#### Work instructions
Output every text line of the listing below verbatim, omitting the pictures.

☆ ☆ ☆ ☆ ☆ ☆ ☆

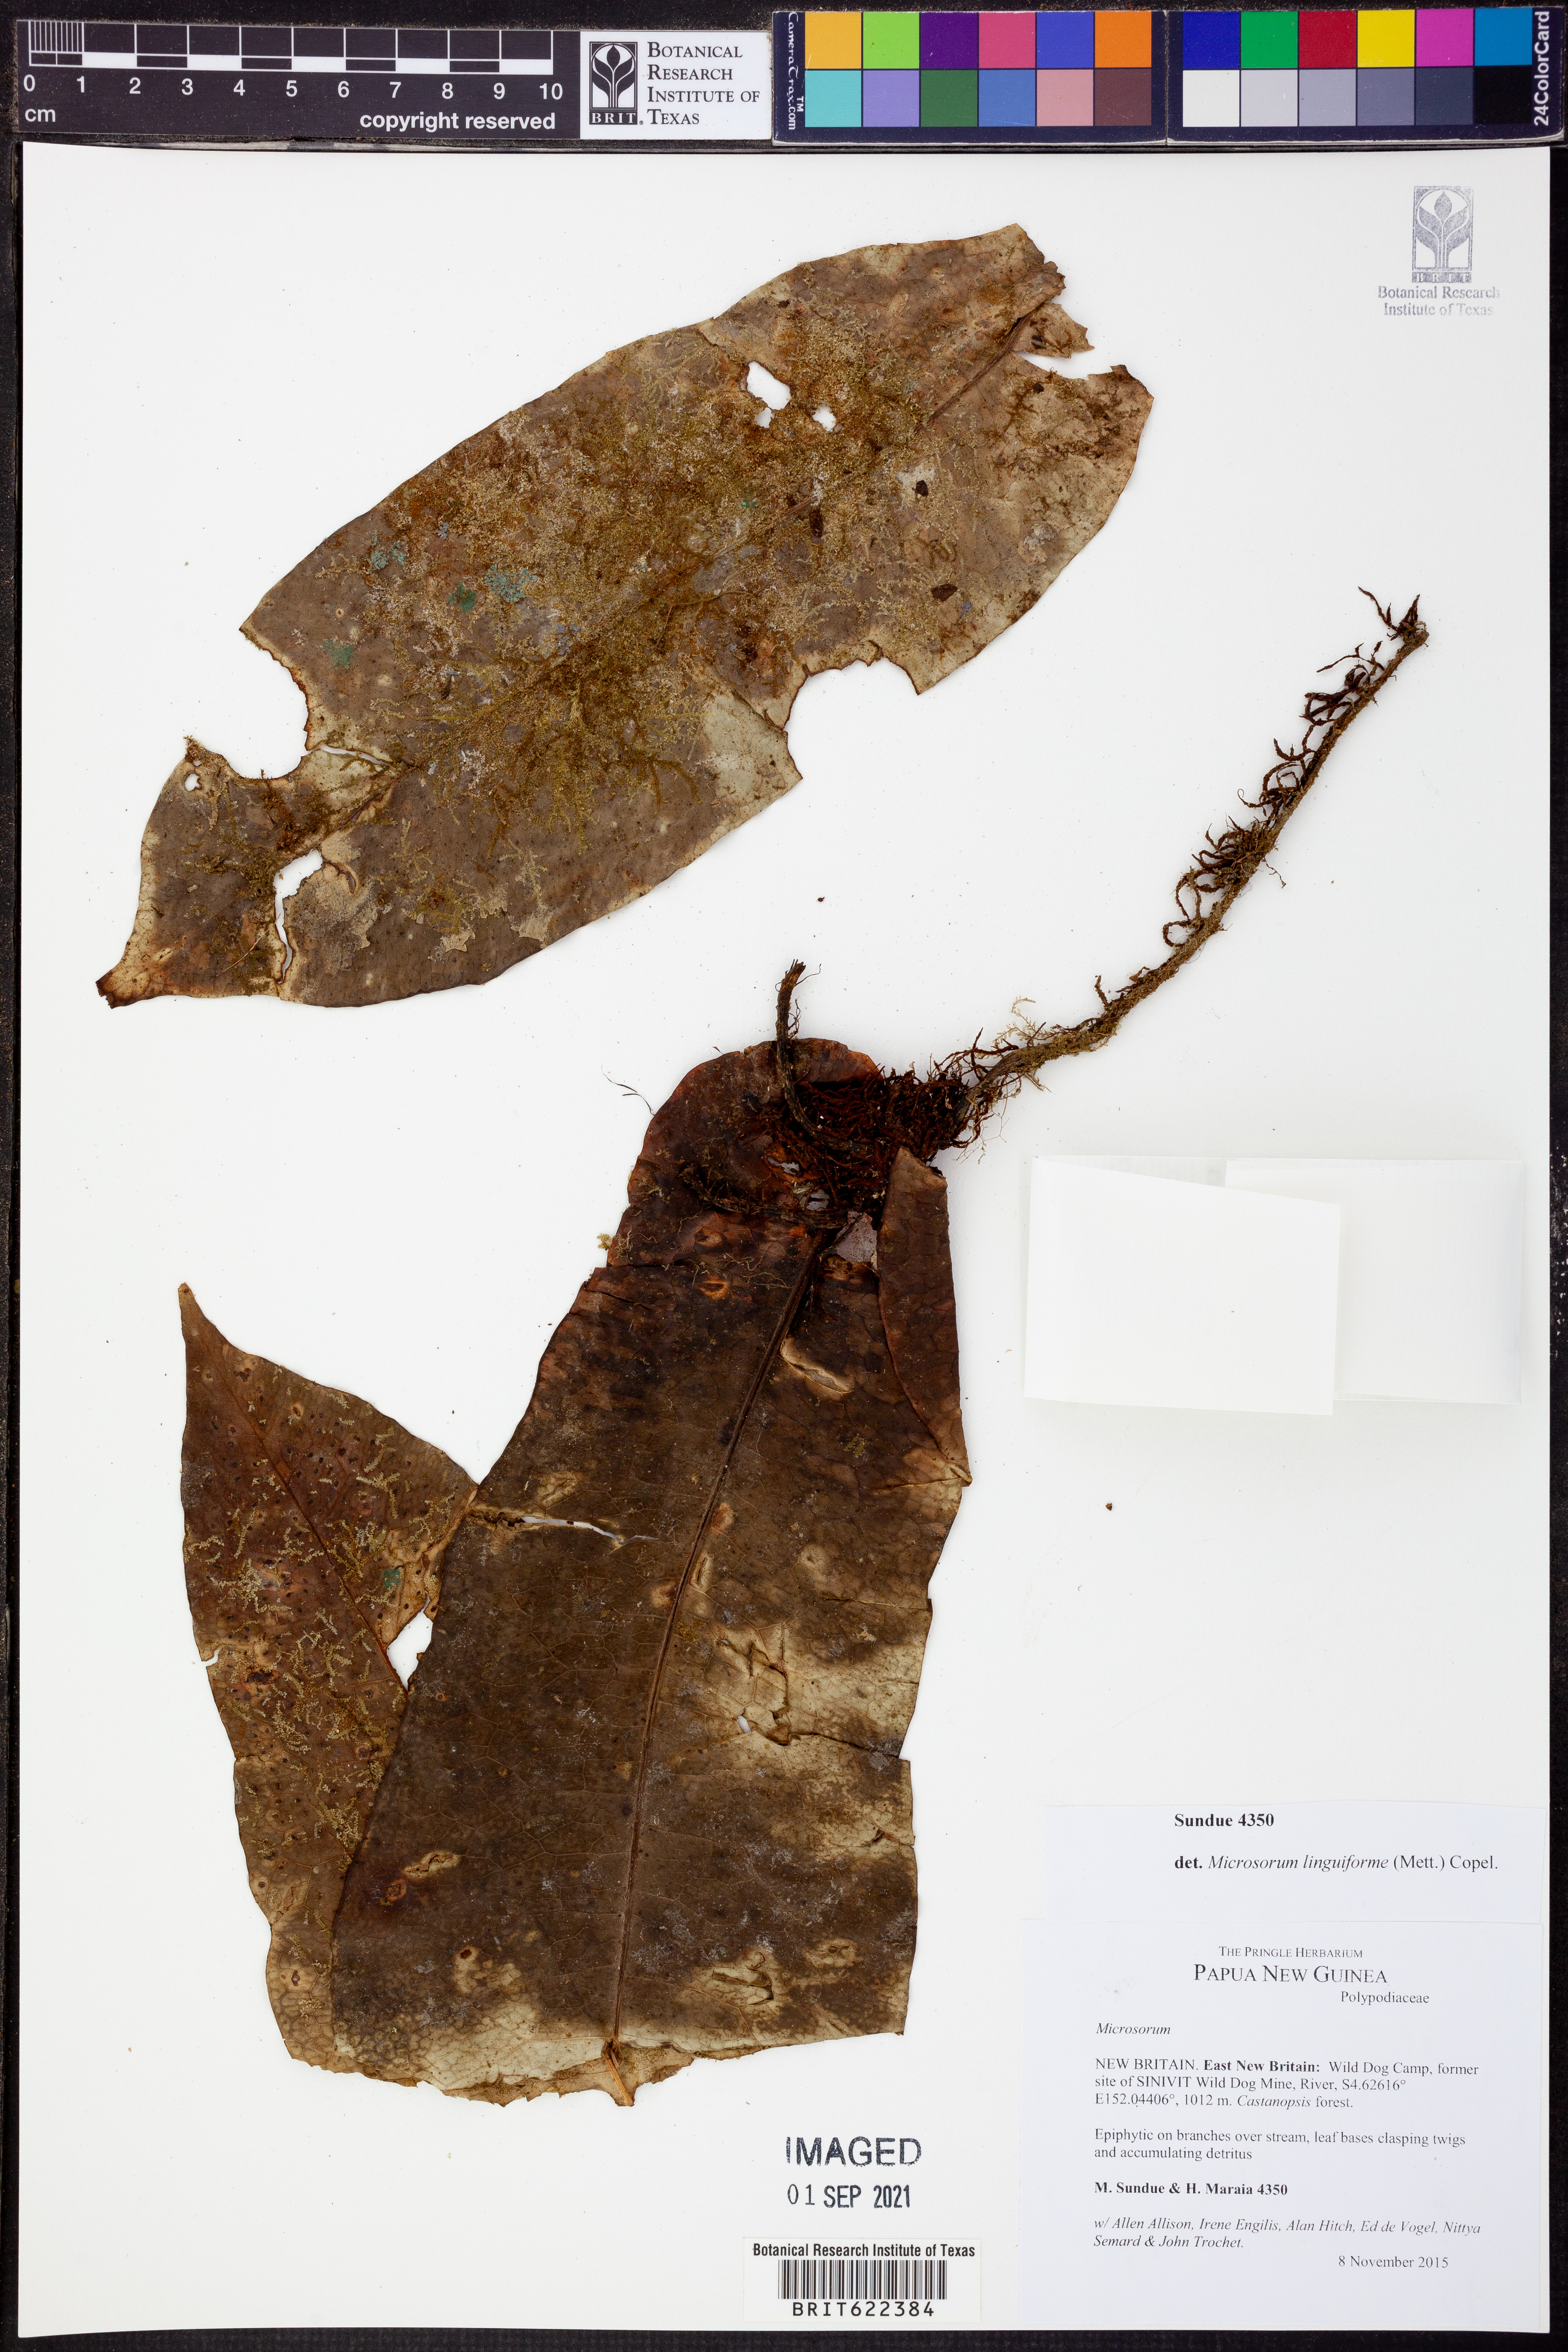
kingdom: Plantae
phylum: Tracheophyta
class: Polypodiopsida
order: Polypodiales
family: Polypodiaceae
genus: Lecanopteris
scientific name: Lecanopteris linguiformis
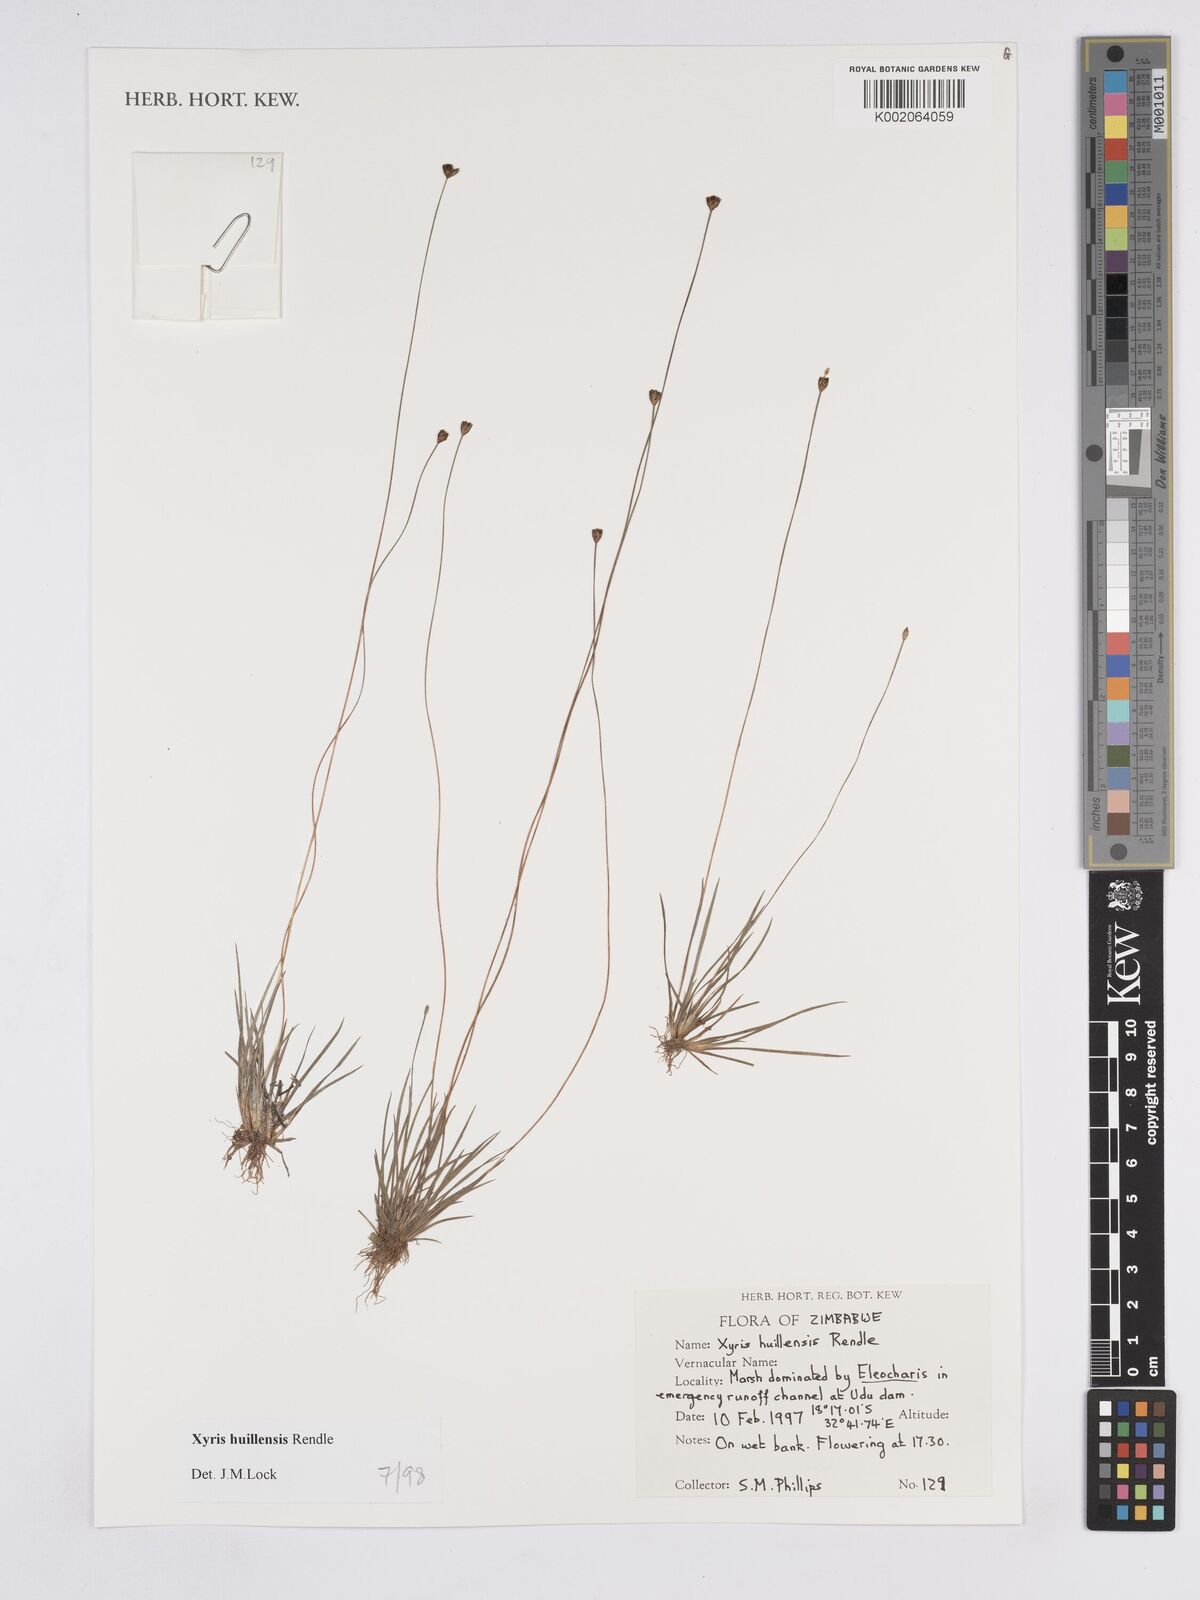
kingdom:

☆ ☆ ☆ ☆ ☆ ☆ ☆

#### Response to the exercise
kingdom: Plantae
phylum: Tracheophyta
class: Polypodiopsida
order: Polypodiales
family: Polypodiaceae
genus: Lecanopteris
scientific name: Lecanopteris linguiformis
kingdom:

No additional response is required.